We love camp!! Every one has been so different. We’ve done children’s camps and middle school camps, hospital but this camp was “youth”, which meant anyone between the ages of 13 and 25. I have to admit, I was a bit stressed out before we left. It’s a long story, but basically two days before camp I was given the task to prepare a sermon to fill up TWO HOURS for this 12 year age gap revolving around stewardship in work, dating, with your body, etc. etc. All sorts of doubt and frustration crept in. I had been looking so forward to this camp because we thought all we had to do was lead a group and hang out with the kids – pretty stress free and fun!! However, no matter how much I tried to get out of it, it was to no avail. I preached that first kick off service and, guess what, I got through it! Anyway, that was the drama that ensued leading up to camp, but camp itself was absolutely amazing. Corey and I have been out of youth ministry for the most part since being here in Colombia and I was very nervous as I looked at our group ranging from 10 year old Maggie through David, a 20 year old guy. God knows just how to work things out and we had an incredible group. Of course, being camp there was plenty of goofing off time, games, team challenges and very intense altar times. I left feeling so renewed in the Lord.

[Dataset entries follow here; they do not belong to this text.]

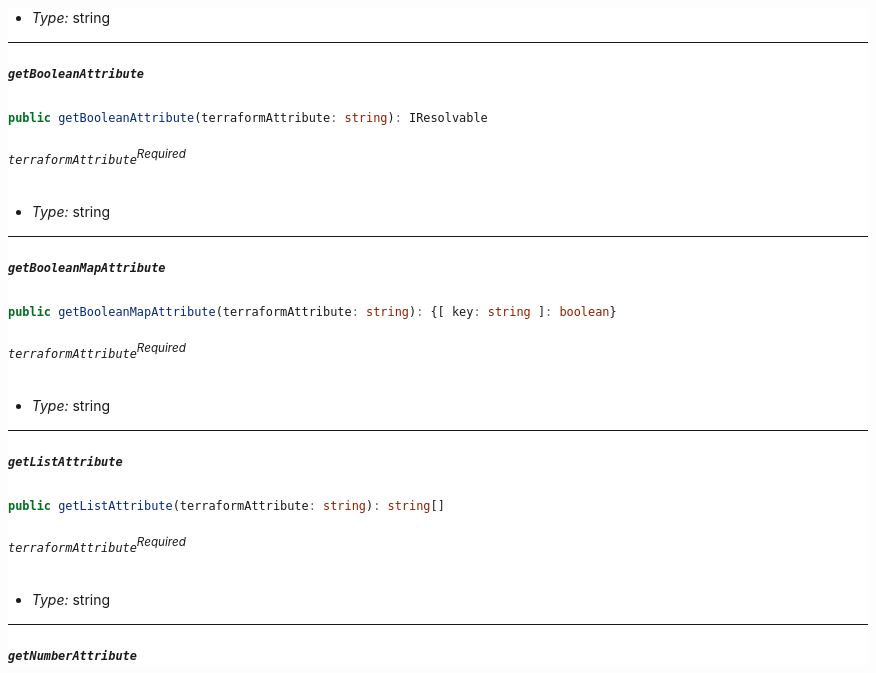 - *Type:* string

---

##### `getBooleanAttribute` <a name="getBooleanAttribute" id="@cdktf/provider-github.actionsRepositoryAccessLevel.ActionsRepositoryAccessLevel.getBooleanAttribute"></a>

```typescript
public getBooleanAttribute(terraformAttribute: string): IResolvable
```

###### `terraformAttribute`<sup>Required</sup> <a name="terraformAttribute" id="@cdktf/provider-github.actionsRepositoryAccessLevel.ActionsRepositoryAccessLevel.getBooleanAttribute.parameter.terraformAttribute"></a>

- *Type:* string

---

##### `getBooleanMapAttribute` <a name="getBooleanMapAttribute" id="@cdktf/provider-github.actionsRepositoryAccessLevel.ActionsRepositoryAccessLevel.getBooleanMapAttribute"></a>

```typescript
public getBooleanMapAttribute(terraformAttribute: string): {[ key: string ]: boolean}
```

###### `terraformAttribute`<sup>Required</sup> <a name="terraformAttribute" id="@cdktf/provider-github.actionsRepositoryAccessLevel.ActionsRepositoryAccessLevel.getBooleanMapAttribute.parameter.terraformAttribute"></a>

- *Type:* string

---

##### `getListAttribute` <a name="getListAttribute" id="@cdktf/provider-github.actionsRepositoryAccessLevel.ActionsRepositoryAccessLevel.getListAttribute"></a>

```typescript
public getListAttribute(terraformAttribute: string): string[]
```

###### `terraformAttribute`<sup>Required</sup> <a name="terraformAttribute" id="@cdktf/provider-github.actionsRepositoryAccessLevel.ActionsRepositoryAccessLevel.getListAttribute.parameter.terraformAttribute"></a>

- *Type:* string

---

##### `getNumberAttribute` <a name="getNumberAttribute" id="@cdktf/provider-github.actionsRepositoryAccessLevel.ActionsRepositoryAccessLevel.getNumberAttribute"></a>
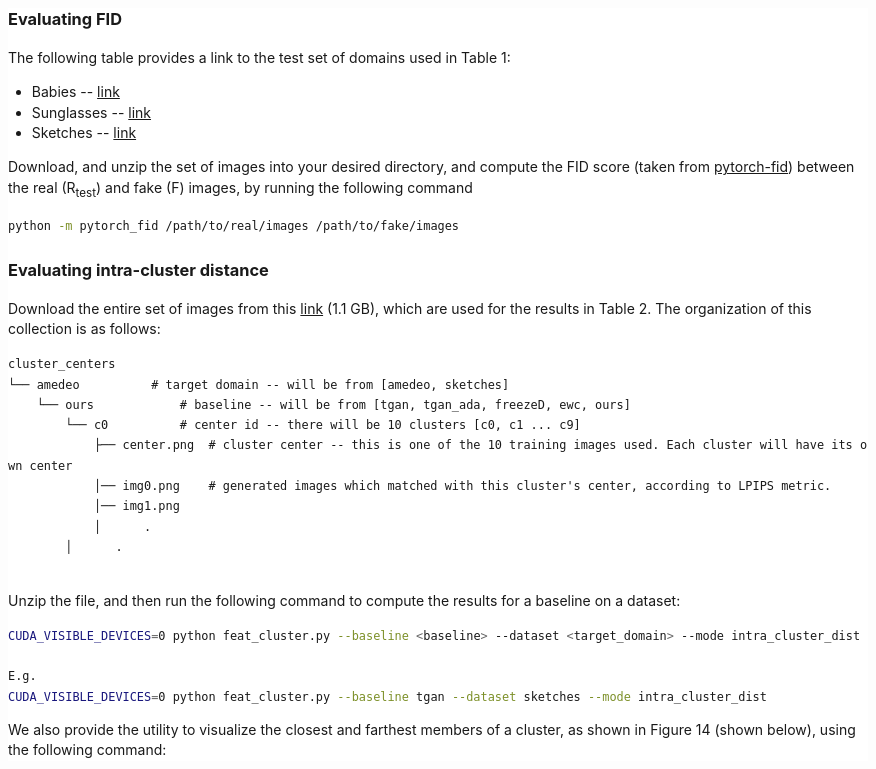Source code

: 
### Evaluating FID 


The following table provides a link to the test set of domains used in Table 1:

- Babies -- [link](https://drive.google.com/file/d/1JmjKBq_wylJmpCQ2OWNMy211NFJhHHID/view?usp=sharing) 
- Sunglasses -- [link](https://drive.google.com/file/d/1Uu5y_y8Rjxbj2VEzvT3aBHyn4pltFgyX/view?usp=sharing) 
- Sketches -- [link](https://drive.google.com/file/d/1vgsB7ji-cLVzRhx43DvNSDgV5Up3jFJ2/view?usp=sharing) 


Download, and unzip the set of images into your desired directory, and compute the FID score (taken from [pytorch-fid](https://github.com/mseitzer/pytorch-fid)) between the real (R<sub>test</sub>) and fake (F) images, by running the following command

```bash
python -m pytorch_fid /path/to/real/images /path/to/fake/images
```

### Evaluating intra-cluster distance

Download the entire set of images from this [link](https://drive.google.com/file/d/1GtFHCnS_J8FbrQ0tkF4AFMYubyLsu_Xu/view?usp=sharing) (1.1 GB), which are used for the results in Table 2. The organization of this collection is as follows:
 
```
cluster_centers
└── amedeo			# target domain -- will be from [amedeo, sketches]
    └── ours			# baseline -- will be from [tgan, tgan_ada, freezeD, ewc, ours]
        └── c0			# center id -- there will be 10 clusters [c0, c1 ... c9]
            ├── center.png	# cluster center -- this is one of the 10 training images used. Each cluster will have its own center
            │── img0.png   	# generated images which matched with this cluster's center, according to LPIPS metric.
            │── img1.png
            │      .
	    │      .
                   
```
Unzip the file, and then run the following command to compute the results for a baseline on a dataset:

```bash
CUDA_VISIBLE_DEVICES=0 python feat_cluster.py --baseline <baseline> --dataset <target_domain> --mode intra_cluster_dist

E.g.
CUDA_VISIBLE_DEVICES=0 python feat_cluster.py --baseline tgan --dataset sketches --mode intra_cluster_dist
```


We also provide the utility to visualize the closest and farthest members of a cluster, as shown in Figure 14 (shown below), using the following command:
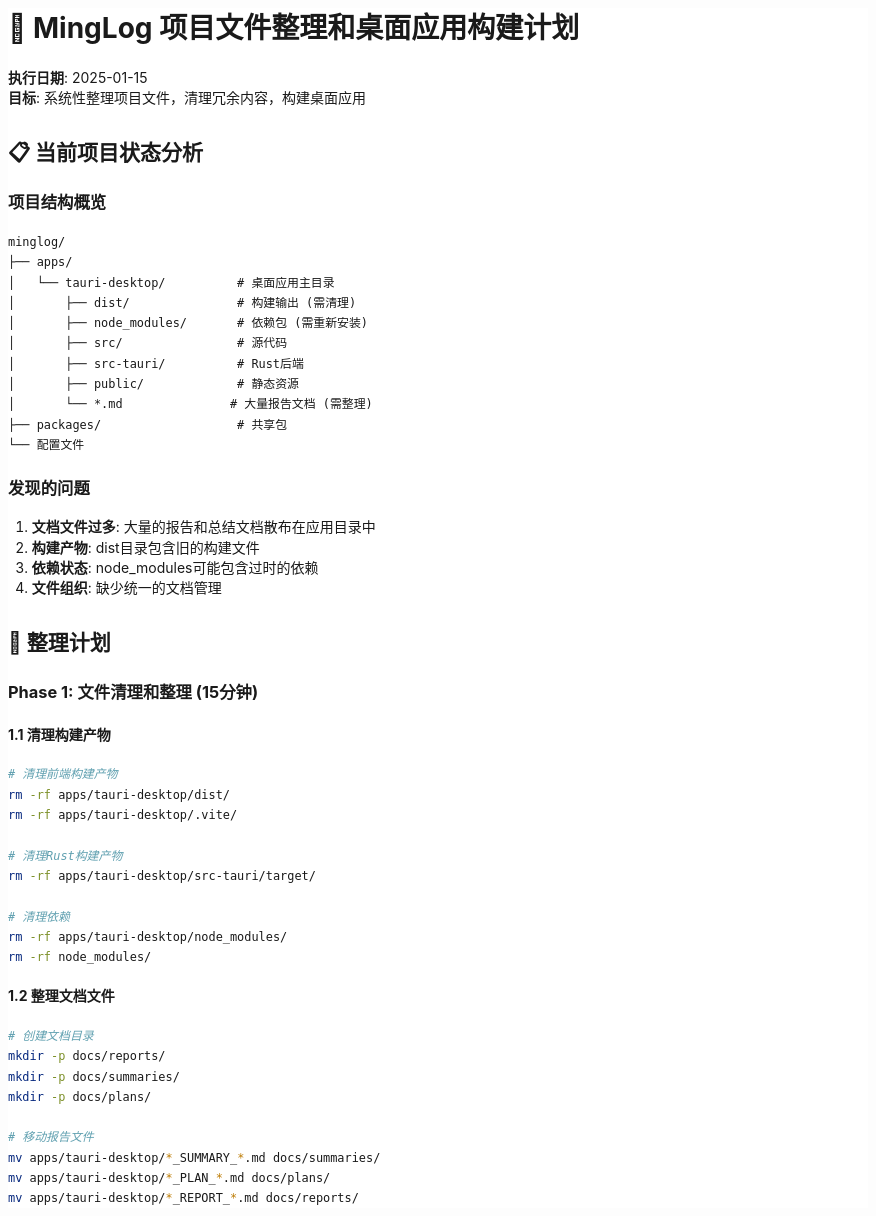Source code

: # 🧹 MingLog 项目文件整理和桌面应用构建计划

**执行日期**: 2025-01-15  
**目标**: 系统性整理项目文件，清理冗余内容，构建桌面应用

## 📋 当前项目状态分析

### 项目结构概览
```
minglog/
├── apps/
│   └── tauri-desktop/          # 桌面应用主目录
│       ├── dist/               # 构建输出 (需清理)
│       ├── node_modules/       # 依赖包 (需重新安装)
│       ├── src/                # 源代码
│       ├── src-tauri/          # Rust后端
│       ├── public/             # 静态资源
│       └── *.md               # 大量报告文档 (需整理)
├── packages/                   # 共享包
└── 配置文件
```

### 发现的问题
1. **文档文件过多**: 大量的报告和总结文档散布在应用目录中
2. **构建产物**: dist目录包含旧的构建文件
3. **依赖状态**: node_modules可能包含过时的依赖
4. **文件组织**: 缺少统一的文档管理

## 🎯 整理计划

### Phase 1: 文件清理和整理 (15分钟)

#### 1.1 清理构建产物
```bash
# 清理前端构建产物
rm -rf apps/tauri-desktop/dist/
rm -rf apps/tauri-desktop/.vite/

# 清理Rust构建产物
rm -rf apps/tauri-desktop/src-tauri/target/

# 清理依赖
rm -rf apps/tauri-desktop/node_modules/
rm -rf node_modules/
```

#### 1.2 整理文档文件
```bash
# 创建文档目录
mkdir -p docs/reports/
mkdir -p docs/summaries/
mkdir -p docs/plans/

# 移动报告文件
mv apps/tauri-desktop/*_SUMMARY_*.md docs/summaries/
mv apps/tauri-desktop/*_PLAN_*.md docs/plans/
mv apps/tauri-desktop/*_REPORT_*.md docs/reports/
```
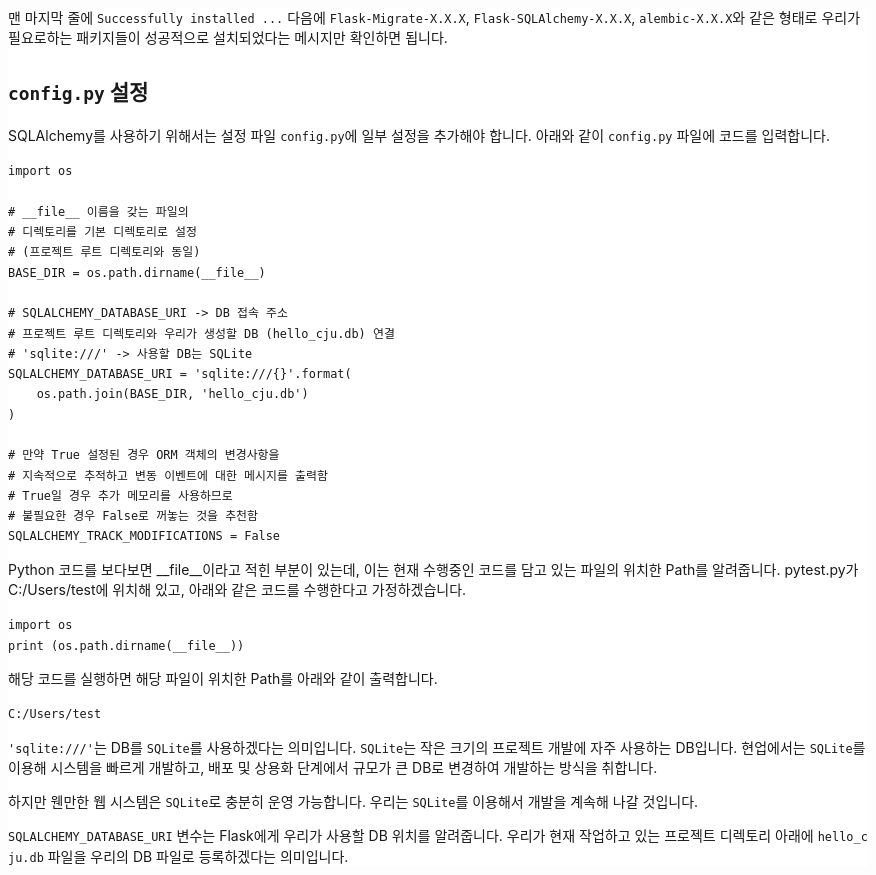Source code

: 맨 마지막 줄에 `Successfully installed ...` 다음에 `Flask-Migrate-X.X.X`,  `Flask-SQLAlchemy-X.X.X`, `alembic-X.X.X`와 같은 형태로 우리가 필요로하는 패키지들이 성공적으로 설치되었다는 메시지만 확인하면 됩니다.

## `config.py` 설정

SQLAlchemy를 사용하기 위해서는 설정 파일 `config.py`에 일부 설정을 추가해야 합니다.
아래와 같이 `config.py` 파일에 코드를 입력합니다.

```{code} python
import os

# __file__ 이름을 갖는 파일의 
# 디렉토리를 기본 디렉토리로 설정
# (프로젝트 루트 디렉토리와 동일)
BASE_DIR = os.path.dirname(__file__)

# SQLALCHEMY_DATABASE_URI -> DB 접속 주소
# 프로젝트 루트 디렉토리와 우리가 생성할 DB (hello_cju.db) 연결
# 'sqlite:///' -> 사용할 DB는 SQLite
SQLALCHEMY_DATABASE_URI = 'sqlite:///{}'.format(
    os.path.join(BASE_DIR, 'hello_cju.db')
)

# 만약 True 설정된 경우 ORM 객체의 변경사항을
# 지속적으로 추적하고 변동 이벤트에 대한 메시지를 출력함
# True일 경우 추가 메모리를 사용하므로
# 불필요한 경우 False로 꺼놓는 것을 추천함
SQLALCHEMY_TRACK_MODIFICATIONS = False
```

Python 코드를 보다보면 __file__이라고 적힌 부분이 있는데, 
이는 현재 수행중인 코드를 담고 있는 파일의 위치한 Path를 알려줍니다.
pytest.py가 C:/Users/test에 위치해 있고, 아래와 같은 코드를 수행한다고 가정하겠습니다.

```{code} python
import os
print (os.path.dirname(__file__))
```

해당 코드를 실행하면 해당 파일이 위치한 Path를 아래와 같이 출력합니다.

```{code} python
C:/Users/test
```

`'sqlite:///'`는 DB를 `SQLite`를 사용하겠다는 의미입니다.
`SQLite`는 작은 크기의 프로젝트 개발에 자주 사용하는 DB입니다.
현업에서는 `SQLite`를 이용해 시스템을 빠르게 개발하고,
배포 및 상용화 단계에서 규모가 큰 DB로 변경하여 개발하는 방식을 취합니다.

하지만 웬만한 웹 시스템은 `SQLite`로 충분히 운영 가능합니다. 우리는 `SQLite`를 이용해서 개발을 계속해 나갈 것입니다.

`SQLALCHEMY_DATABASE_URI` 변수는 Flask에게 우리가 사용할 DB 위치를 알려줍니다.
우리가 현재 작업하고 있는 프로젝트 디렉토리 아래에 `hello_cju.db` 파일을 
우리의 DB 파일로 등록하겠다는 의미입니다.
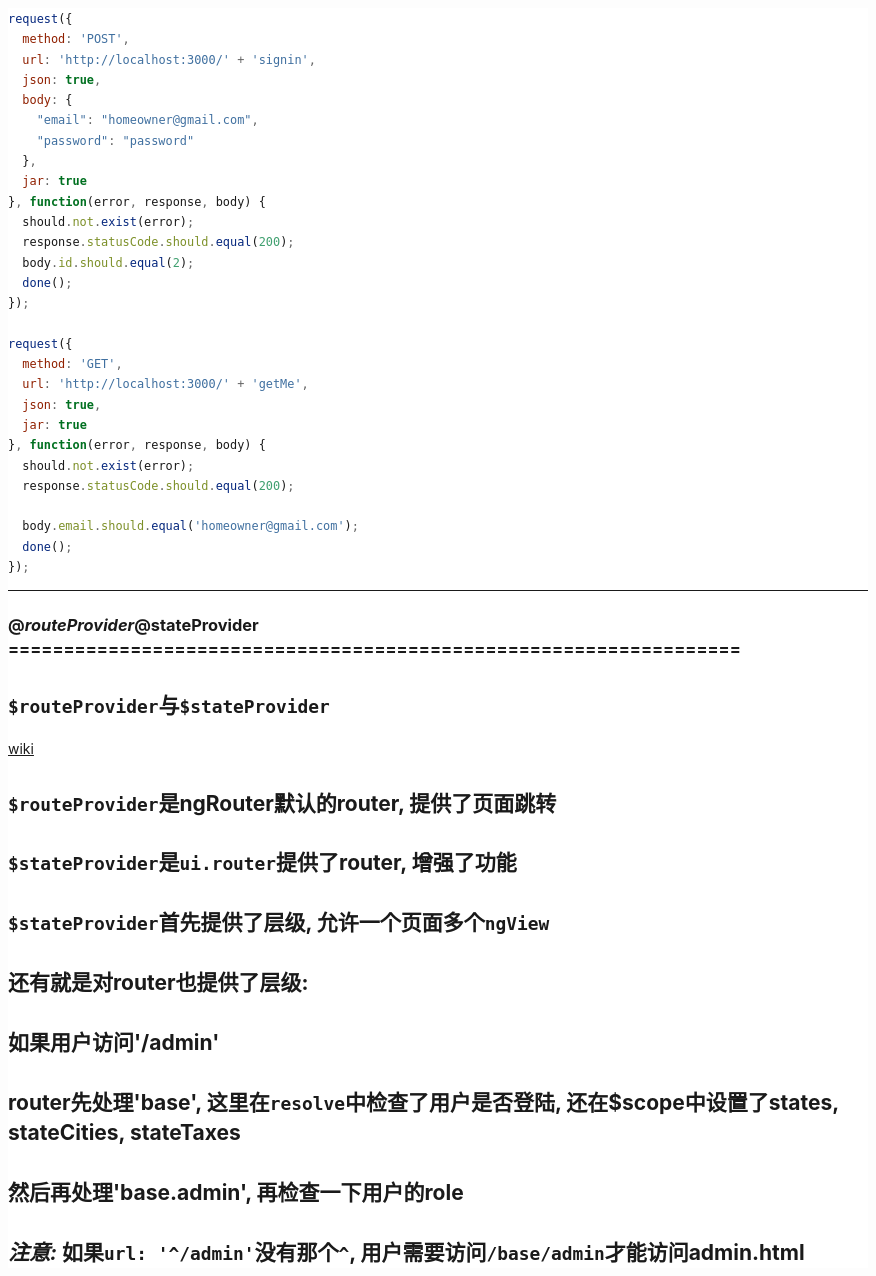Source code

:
 ```javascript
request({
  method: 'POST',
  url: 'http://localhost:3000/' + 'signin',
  json: true,
  body: {
    "email": "homeowner@gmail.com",
    "password": "password"
  },
  jar: true
}, function(error, response, body) {
  should.not.exist(error);
  response.statusCode.should.equal(200);
  body.id.should.equal(2);
  done();
});

request({
  method: 'GET',
  url: 'http://localhost:3000/' + 'getMe',
  json: true,
  jar: true
}, function(error, response, body) {
  should.not.exist(error);
  response.statusCode.should.equal(200);

  body.email.should.equal('homeowner@gmail.com');
  done();
});
```

-----
### @$routeProvider @$stateProvider ==================================================================
## `$routeProvider`与`$stateProvider`

[wiki](https://github.com/angular-ui/ui-router/wiki)

## `$routeProvider`是ngRouter默认的router, 提供了页面跳转
## `$stateProvider`是`ui.router`提供了router, 增强了功能
## `$stateProvider`首先提供了层级, 允许一个页面多个`ngView`
## 还有就是对router也提供了层级:
## 如果用户访问'/admin'
## router先处理'base', 这里在`resolve`中检查了用户是否登陆, 还在$scope中设置了states, stateCities, stateTaxes
## 然后再处理'base.admin', 再检查一下用户的role
## _注意:_ 如果`url: '^/admin'`没有那个`^`, 用户需要访问`/base/admin`才能访问admin.html
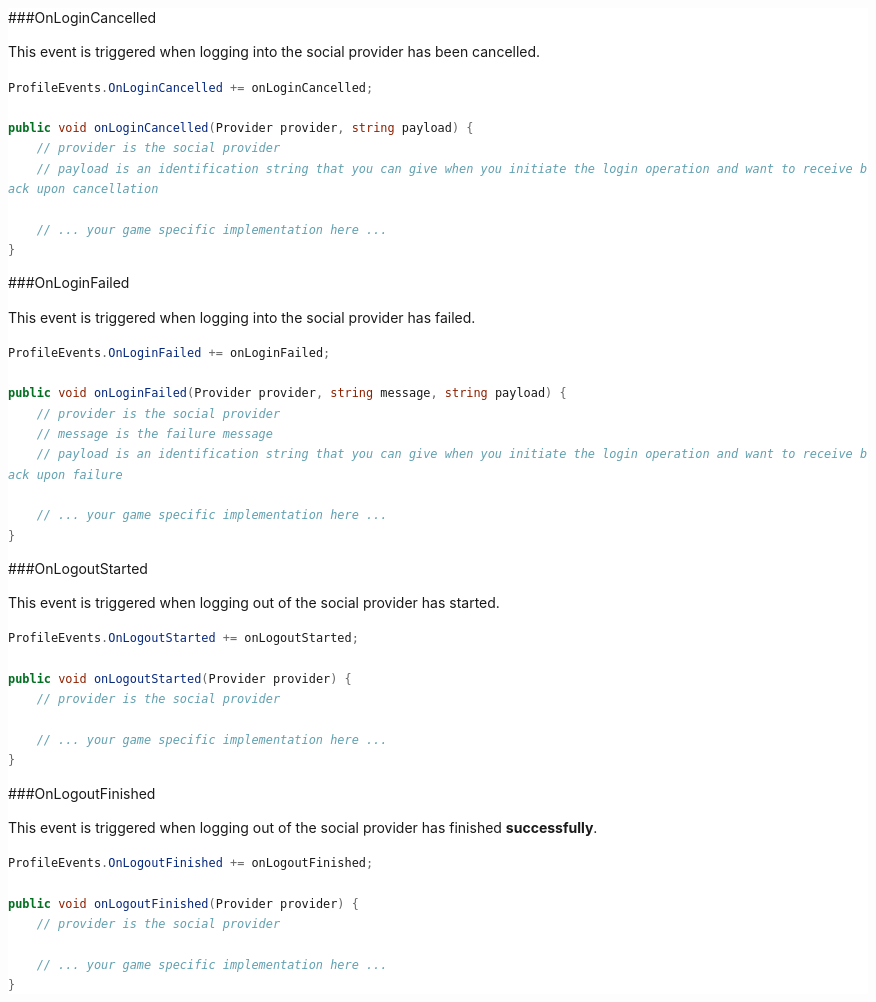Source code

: ###OnLoginCancelled

This event is triggered when logging into the social provider has been cancelled.

``` cs
ProfileEvents.OnLoginCancelled += onLoginCancelled;

public void onLoginCancelled(Provider provider, string payload) {
	// provider is the social provider
	// payload is an identification string that you can give when you initiate the login operation and want to receive back upon cancellation

	// ... your game specific implementation here ...
}
```

###OnLoginFailed

This event is triggered when logging into the social provider has failed.

``` cs
ProfileEvents.OnLoginFailed += onLoginFailed;

public void onLoginFailed(Provider provider, string message, string payload) {
	// provider is the social provider
	// message is the failure message
	// payload is an identification string that you can give when you initiate the login operation and want to receive back upon failure

	// ... your game specific implementation here ...
}
```

###OnLogoutStarted

This event is triggered when logging out of the social provider has started.

``` cs
ProfileEvents.OnLogoutStarted += onLogoutStarted;

public void onLogoutStarted(Provider provider) {
	// provider is the social provider

	// ... your game specific implementation here ...
}
```

###OnLogoutFinished

This event is triggered when logging out of the social provider has finished **successfully**.

``` cs
ProfileEvents.OnLogoutFinished += onLogoutFinished;

public void onLogoutFinished(Provider provider) {
	// provider is the social provider

	// ... your game specific implementation here ...
}
```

A lot of changes are coming up soon and we are preparing to leave the field in just a few weeks to finish our term working from LACC headquarters stateside. I’ll write a separate blog about those details later, but during this camp we had time to spend with kids we’ve been sharing our lives with for nearly two years now and some we just got to know over the weekend. The whole thought of leaving has been making me feel pretty sad, but I have to be honest, I felt a desperation of not wanting to leave throughout this weekend. I found myself asking God to extend our time. Several of the girls as we were leaving came to me in tears, literally hanging onto my shirt or my arms, and asked us not to go. There is such a swirl of emotions. I feel like we have established much here in the sense of relationships and that brings me joy, but then comes the immense sorrow of the reality that these kids don’t all have internet or telephones that make it easy to communicate once we leave which makes me face that some of them I may never see or contact again.
I’ve gotten away from the topic at hand. Ultimately camp was incredible. With the exception of the lack of sleep, I would have stayed a month rather than three days! But now I must go. Some of those beloved jovenes are on their way over now and I don’t want to waste a moment!